[Source data]
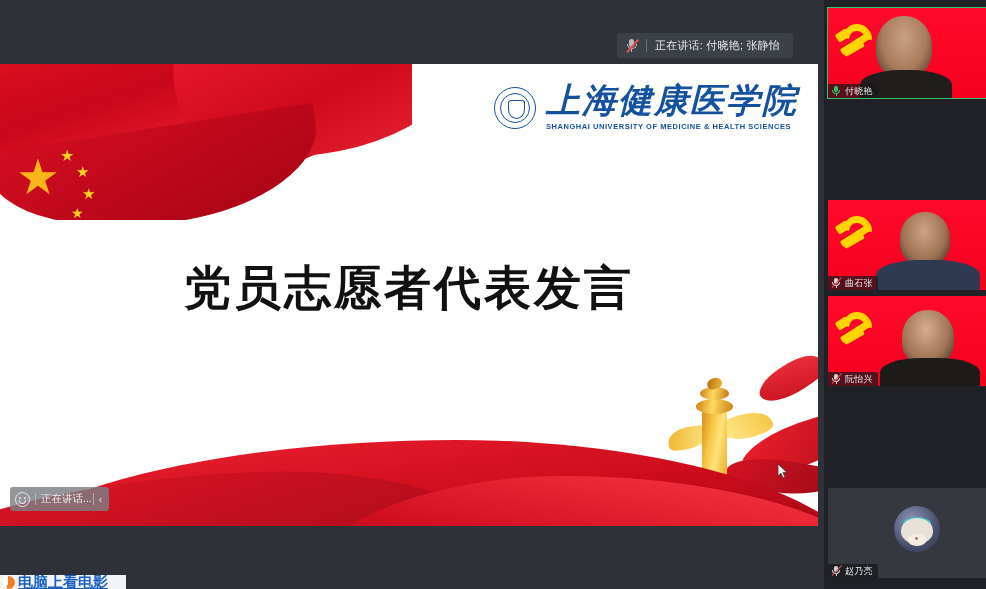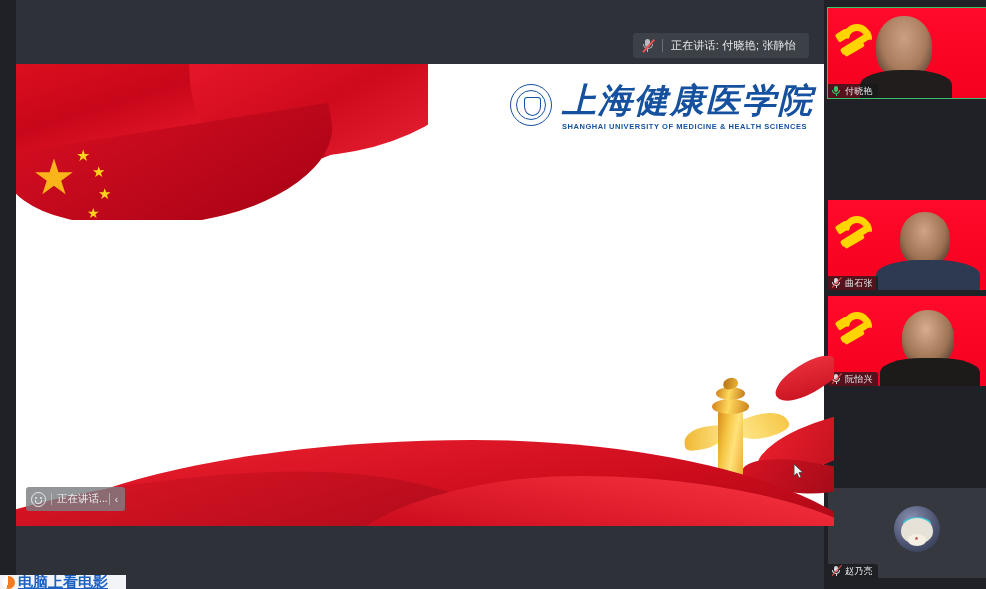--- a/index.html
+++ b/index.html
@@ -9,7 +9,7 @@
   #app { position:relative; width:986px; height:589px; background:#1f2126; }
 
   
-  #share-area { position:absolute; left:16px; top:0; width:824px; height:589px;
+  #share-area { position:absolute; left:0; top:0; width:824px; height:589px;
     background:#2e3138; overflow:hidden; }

■ **Required action**: Repeat every record above exactly, except the pictures.

■ **Task result**:
--- a/index.html
+++ b/index.html
@@ -9,7 +9,7 @@
   #app { position:relative; width:986px; height:589px; background:#1f2126; }
 
   
-  #share-area { position:absolute; left:16px; top:0; width:824px; height:589px;
+  #share-area { position:absolute; left:0; top:0; width:824px; height:589px;
     background:#2e3138; overflow:hidden; }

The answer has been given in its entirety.